Türk Cumhuriyetleri ve Türkiye’nin dönemsel ticaret hacmi verilerini paylaşan Bakan Muş, ”Türkiye ve Türk Cumhuriyetleri olarak dünya ile ticaret hacmimiz 1992 yılında 55 milyar dolar iken 2020 yılında yaklaşık 10 kat artışla 545 milyar dolar olmuştur.1992 yılında dünyaya toplam 23,5 milyar dolar ihracatımız varken, bu değer 2020 yılında yaklaşık 11 katına erişmiştir. Altı Türk Devleti olarak, genç ağırlıklı 160 milyonluk nüfus, 1 trilyon doları aşan milli gelir, sahip olunan doğal kaynaklar, ticaret yollarındaki konumumuzla büyük bir potansiyele sahibiz. Bu potansiyeli hayata geçirmek için cesur adımlar atmalıyız. Mal ve hizmet ticaretimizi geliştirmek ve hedeflerimize ulaşmak için ticaretimizin önündeki engelleri kaldırmalı, ticaretimizi daha da serbestleştirmeli ve işbirliğimizi geliştirmeliyiz. Amacımız kardeş ülkeler arasında etkileşimi artırmak, tüm kardeşlerimizle ticareti kolaylaştırmak, birbirini tamamlayan ekonomilerimizin sunduğu fırsatlarla dinamik bir ticaret alanı oluşturmaktır. Gelişmiş ve gelişmekte olan ekonomilerde hizmetler sektörünün ağırlığı, tarım ve sanayi sektörünü geçmektedir. Hizmetler, önümüzdeki dönemde dış ticaretin en önemli ayaklarından biri olmaya devam edecektir. Türkiye ve Türk Cumhuriyetleri’nin dünyaya hizmet ihracatı 2019 yılında 79,3 milyar dolar olarak gerçekleşmiş iken; 2020’de ortaya çıkan pandemi koşulları nedeniyle bu rakam 44,2 milyar dolara gerilemiştir. Öte yandan, pandemi döneminin parlayan yıldızı e-ticaret olmuş; küresel e-ticaret hacmi 2020 yılında 4,2 triyon dolara ulaşmıştır. Bu yeni dönemde arzumuz, kardeş Türk Cumhuriyetleriyle hizmet ticareti ve e-ticaret alanındaki işbirliğinin güçlendirilmesi ve bu yeni dönemin gerekli kıldığı yasal altyapıyı gecikmeden oluşturulmasıdır” dedi.
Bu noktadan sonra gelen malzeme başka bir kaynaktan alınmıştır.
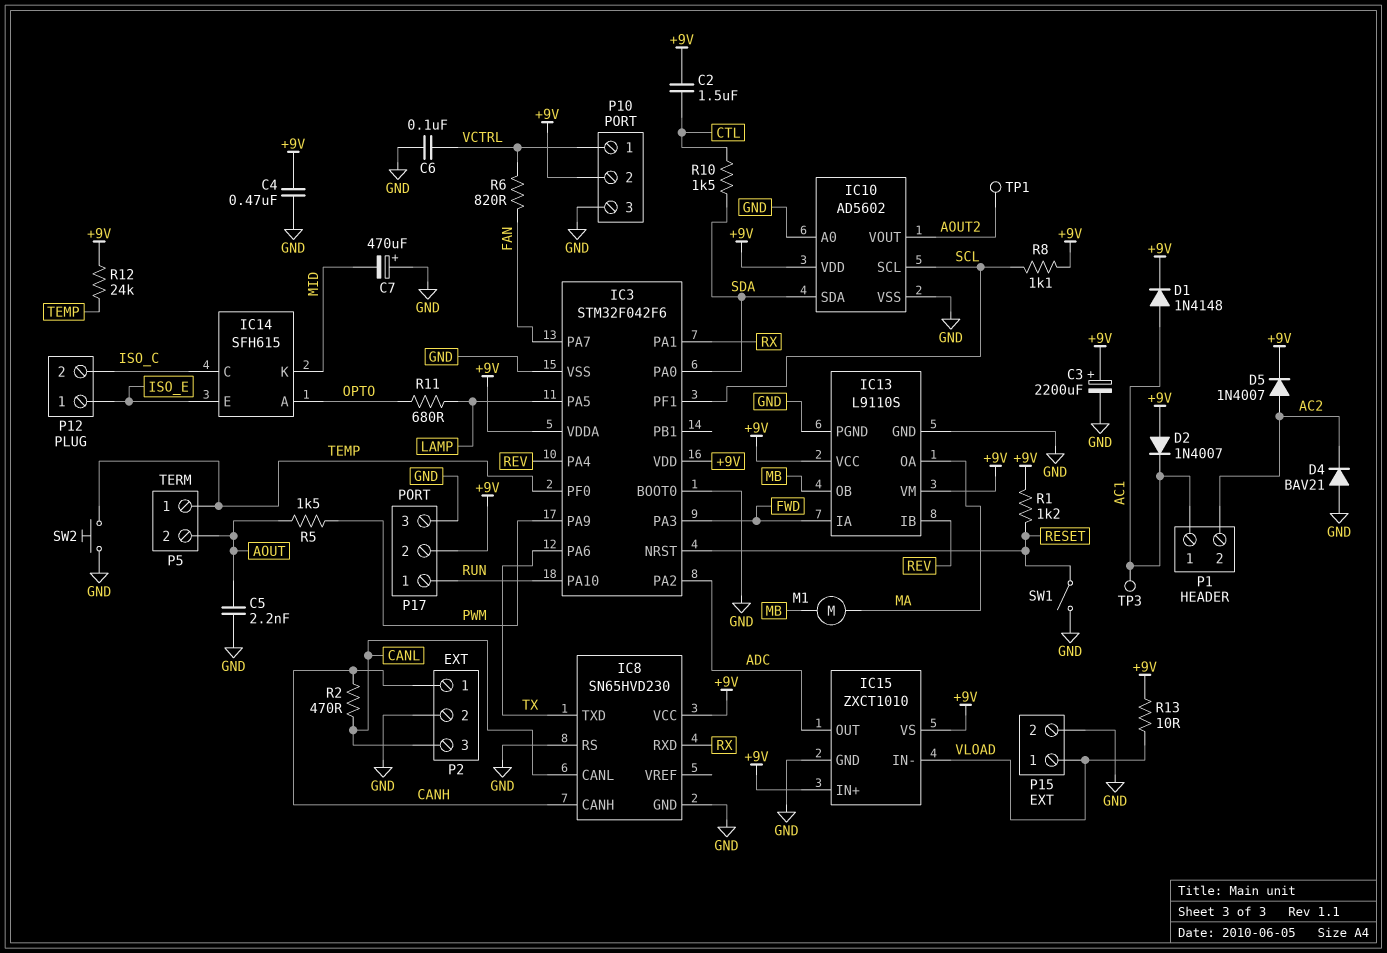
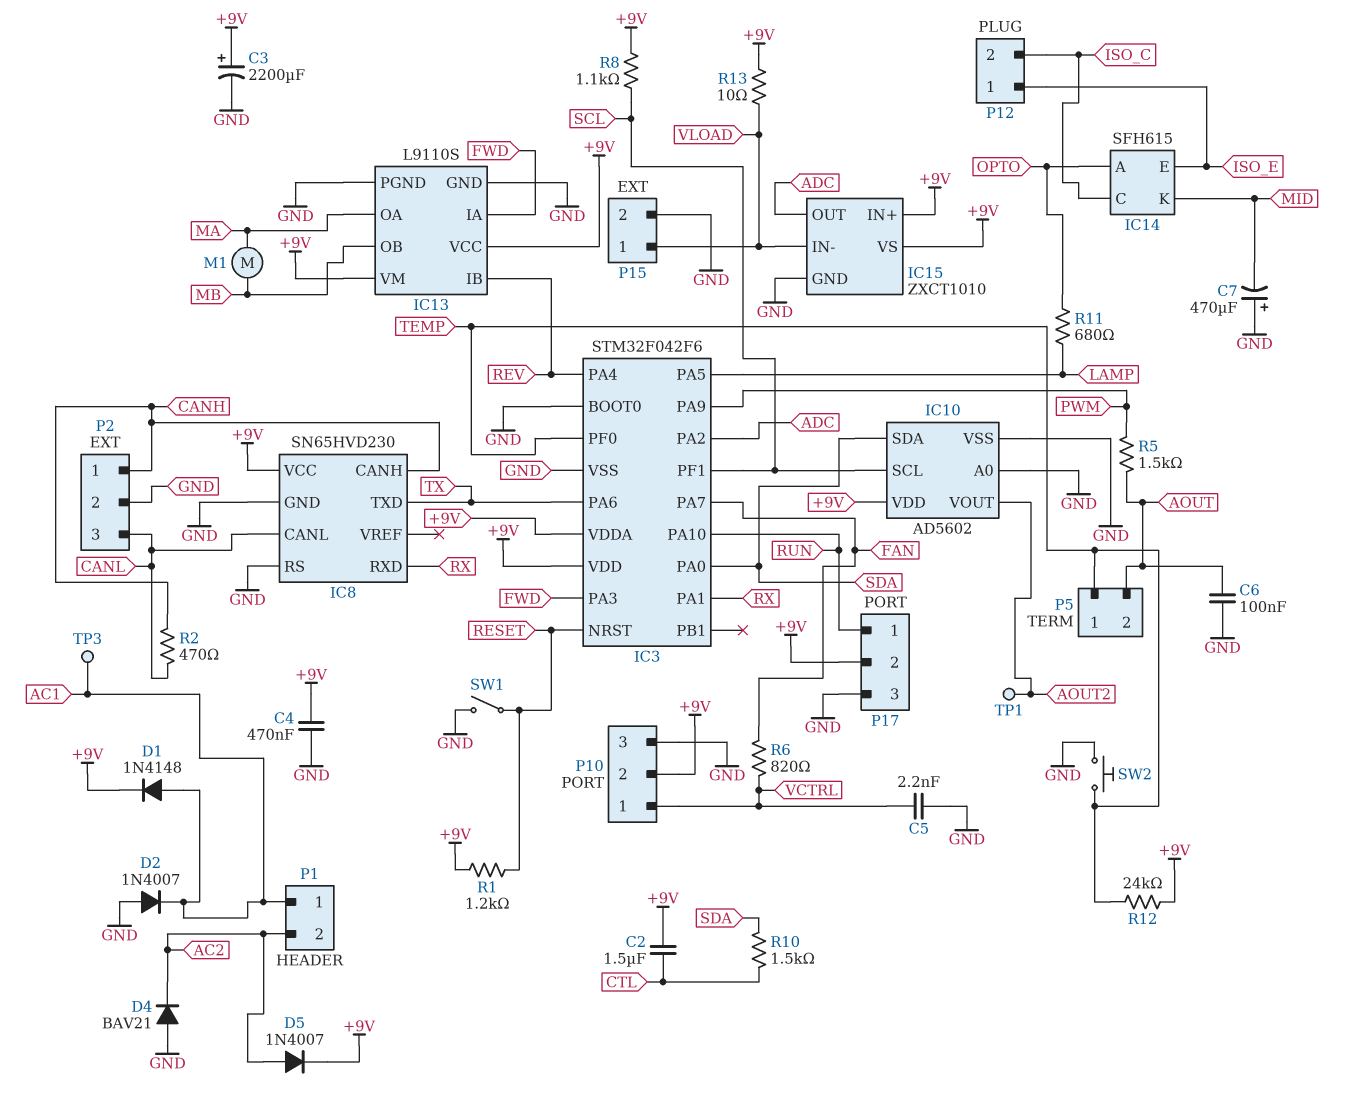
C5: 2.2nF (AOUT, GND) -> 2.2nF (GND, VCTRL)
C6: 100nF (GND, VCTRL) -> 100nF (AOUT, GND)
D2: diode 1N4007 (A +9V, K AC1) -> diode 1N4007 (A GND, K AC1)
Her alanda işbirliklerini güçlendirmeleri gerektiğine vurgu yapan Bakan Muş, ”Karşılıklı yatırımların artırılması ortak hedefimiz olmalı; yatırım ortamını geliştirmeye odaklanmalı; ve gerekli tüm adımları bir an evvel atmalıyız. Doğu-Batı ekseninde ulaştırma güzergahları ile bölgemizin etkinliği artmış; kombine ulaştırma ve taşımacılık imkânlarını geliştirmemiz elzem hale gelmiştir. Amacımız taşımaların kotalarla sınırlandırılmadığı, malların serbestçe taşındığı, maliyetlerin makul seviyelere indirildiği, gümrük işlemlerinin basitleştirildiği ve hızlandırıldığı, malların dolaşımının önündeki engellerin kaldırıldığı ortak bir lojistik altyapısı tesis etmektir. Sadece karayolunda değil demiryolunda da işbirliğimizi güçlendirebileceğimiz alanlar mevcut. Gelin, Bakü-Tiflis-Kars Demiryolu ile sağladığımız olanağı hep beraber geliştirelim. Türk tarihinde önemli bir yeri olan İpek Yolu’nu ortak çabamızla canlandıralım ve birbirimize daha da yakınlaşalım” ifadelerini kullandı.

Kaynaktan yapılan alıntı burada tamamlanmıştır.